Venustus for me, a nice big male, cool. =D>


----------



## Cardiff (Jun 2, 2008)

got to be my largest male venustus too, was not fussed when i got into malawis and they were all little but he is getting so pretty these days nad the blue head is awesome

8)


----------



## Mobius1230 (Sep 22, 2008)

Demasoni all the way :thumb: :thumb: :thumb:


----------



## css virginia (Jan 29, 2007)

Peacock Cichlids are my favorite fish. 8)


----------



## Buckeyereavis (Jun 20, 2008)

I Love my Cynotilapia Hai Reef's They are only inch long now but they school around the tank diving in and outa rocks.... they are crazy cool


----------



## CichlidWhisperer (Apr 12, 2008)

How did you guys manage to pick just one??? I was thinking my Lab pallidus, but then I thought about my Lab mbamba... then I started to think about my Ps. Williamsi North... and can't leave out the Metriaclima Mbweca.... Oh and then I really do love the OB zebras... and of course the various Cynos (white top hara, Afra Jalo Reef, Lion, ect.)...

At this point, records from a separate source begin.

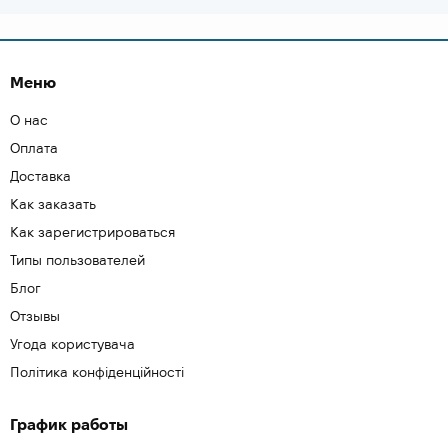
Меню
О нас
Оплата
Доставка
Как заказать
Как зарегистрироваться
Типы пользователей
Блог
Отзывы
Угода користувача
Політика конфіденційності
График работы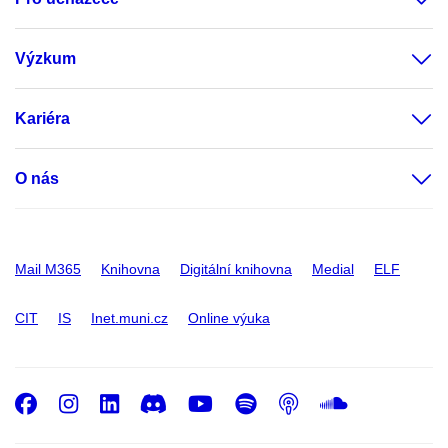
Výzkum
Kariéra
O nás
Mail M365
Knihovna
Digitální knihovna
Medial
ELF
CIT
IS
Inet.muni.cz
Online výuka
Facebook
Instagram
LinkedIn
Discord
Youtube
Spotify
Podcast
SoundC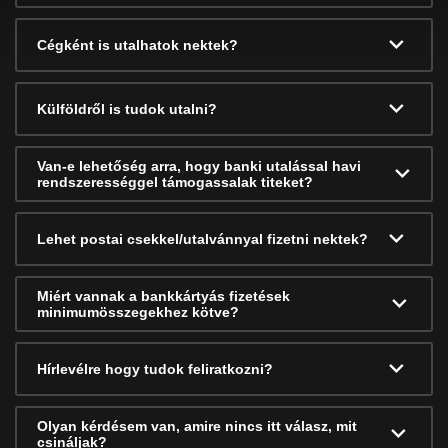
Cégként is utalhatok nektek?
Külföldről is tudok utalni?
Van-e lehetőség arra, hogy banki utalással havi
rendszerességgel támogassalak titeket?
Lehet postai csekkel/utalvánnyal fizetni nektek?
Miért vannak a bankkártyás fizetések
minimumösszegekhez kötve?
Hírlevélre hogy tudok feliratkozni?
Olyan kérdésem van, amire nincs itt válasz, mit
csináljak?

How can you simply pick just one, they are all wonderful!


----------



## why_spyder (Mar 2, 2006)

My favorite fish is a genus of cichlids, not just a single species.

I only have a couple variants of _Cynotilapia_, but I'd be hard-pressed to pick a single one as a favorite.


----------



## BurgerKing (Jul 1, 2008)

Cichlid whisperer raises a good point, there are too many personalities to pick from! My lab is probably my favorite, but everyone else is tied for second.


----------



## frankeyser (Jul 29, 2008)

my f1 chalosi's. I rasied them from 3/4s of am inch. They and my rusties (also raised from fry) always meet me and my fiancee at the tank as soon as I walk in the door. they always wiggly back and forth like a puppy happy to see its owner.
love those guys!


----------



## Timkat4867 (Jan 11, 2008)

I like all my malawis, but I would have to say OB Estherae would be my favourite.

I Love how the orange and black go together.


----------



## F8LBITEva (Nov 9, 2007)

my favorite fish jumped out of my tank in the middle of the night. It still hurts me to think about it.

Dimidiochromis Compressicep:


----------



## Mudkicker (Apr 2, 2003)

Protomelas sp. "Steveni Taiwan" (Taiwan Reef)


----------



## Floridagirl (Jan 10, 2008)

What a dilemma! Saulosi for personality, Synos Petricola for cruising ability, Calvus for cool shape, and Juli Regani for prolific breeding award! Okay, I'm addicted to cichlids!


----------



## Fish_Dude (Aug 13, 2006)

Wow.. hard to say... my favorites right now are:

B. Rhoadesii
P. "Tangerine Tiger"
A. Ruby Red VERY RED
A. Baneschi(Benga Peacock) SHOW quality
C. Borleyi "Mbnenji" the ones with the really long pectoral fins.

If I had to choose one right now? the Bucco.. though I'm sorry I sold my Tyranochromis... I got a lot of money from him but he was one of the top 5 easily.


----------